I prefer to use a fleshin` beam. With a double handled scraper, you can remove everything, includin` the hypodermis. I also prefer to brain tan. It is far superior to anything on the market today. A pork brain, purchased at your meat market, is all you need.


----------



## bnew17 (Dec 29, 2008)

Nicodemus said:


> I prefer to use a fleshin` beam. With a double handled scraper, you can remove everything, includin` the hypodermis. I also prefer to brain tan. It is far superior to anything on the market today. A pork brain, purchased at your meat market, is all you need.



Nic, your double handed scraper. Can that be anything hard with no sharp edges that would cut through the skin?


----------



## Nicodemus (Dec 29, 2008)

bnew17 said:


> Nic, your double handed scraper. Can that be anything hard with no sharp edges that would cut through the skin?



Yes, you don`t want it sharp. All you are doin` is "pushin`" off everything on the meat side of the skin. It`s not hard to do.


----------



## turky93 (Dec 29, 2008)

bnew17 said:


> ive noticed that most people use a wire wheel for fleshing. I have also seen where people that dont have the machine can use the wire wheel attachment on a power drill or electric drill. Would this be the best way to flesh it?



The wire wheel doesnt work very good for mammal hides...its just kinda gives the skin a road rash look. You can do like Nic suggested,or use scissors,skiving knives...etc. Youll find that there are MANY different ways of doing this.


----------



## bnew17 (Dec 29, 2008)

im hoping 32 oz. of the stop rot will be enough for the yote


----------



## Nicodemus (Dec 29, 2008)

Once you get it fleshed clean, and stretched, you won`t need to put anything on it.
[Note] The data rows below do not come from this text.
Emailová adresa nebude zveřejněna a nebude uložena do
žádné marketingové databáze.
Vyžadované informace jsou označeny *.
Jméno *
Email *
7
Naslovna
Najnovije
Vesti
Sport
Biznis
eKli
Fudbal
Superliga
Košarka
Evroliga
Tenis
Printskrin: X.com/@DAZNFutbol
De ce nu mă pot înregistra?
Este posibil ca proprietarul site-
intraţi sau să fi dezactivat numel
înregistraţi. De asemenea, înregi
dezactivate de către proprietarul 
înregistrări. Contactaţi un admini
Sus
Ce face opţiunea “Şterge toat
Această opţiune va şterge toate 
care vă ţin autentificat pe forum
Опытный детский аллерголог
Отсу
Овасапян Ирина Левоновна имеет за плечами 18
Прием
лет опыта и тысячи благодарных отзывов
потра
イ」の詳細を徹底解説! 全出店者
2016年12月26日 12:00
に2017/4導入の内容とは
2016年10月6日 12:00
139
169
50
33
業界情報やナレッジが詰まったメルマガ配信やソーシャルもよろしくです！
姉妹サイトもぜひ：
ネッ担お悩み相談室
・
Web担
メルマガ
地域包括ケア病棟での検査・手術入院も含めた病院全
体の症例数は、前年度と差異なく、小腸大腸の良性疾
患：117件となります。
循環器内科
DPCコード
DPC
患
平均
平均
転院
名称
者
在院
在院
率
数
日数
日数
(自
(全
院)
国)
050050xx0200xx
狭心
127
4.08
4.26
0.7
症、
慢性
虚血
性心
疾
No salt, not chemical of any kind. Let it dry stretched, then apply the brain solution to the meat side of the hide. Do this several times to insure saturation, then pull and stretch, till dry.

If you add anything to the hide, it will just have to be soaked out, before you can brain it.


----------



## ClydeWigg3 (Jan 3, 2009)

Nic or Al,  At what stage in this would you wash the hide?  I asked this in my hat making thread, but forgot to ask when to wash?  After washing what kind of care does it need in drying with the hair on?


----------



## Nicodemus (Jan 4, 2009)

ClydeWigg3 said:


> Nic or Al,  At what stage in this would you wash the hide?  I asked this in my hat making thread, but forgot to ask when to wash?  After washing what kind of care does it need in drying with the hair on?




Clyde, once tanned, it will need to be sewn into a tube, and smoked over a low smokey fire, more smoke than anything, usin` damp rotten wood.  Contrary to popular belief, this will not make the skin waterproof, but it will allow it to stay soft once it dries. If it`s not smoked, it will dry hard, and will have to be re-braimned and worked till dry, again. 

After it is smoked, you can then wash it. I wouldn`t, I would just apply a good bit of bakin` soda to the fur, work it in good and let it set a while. Then shake it out.


----------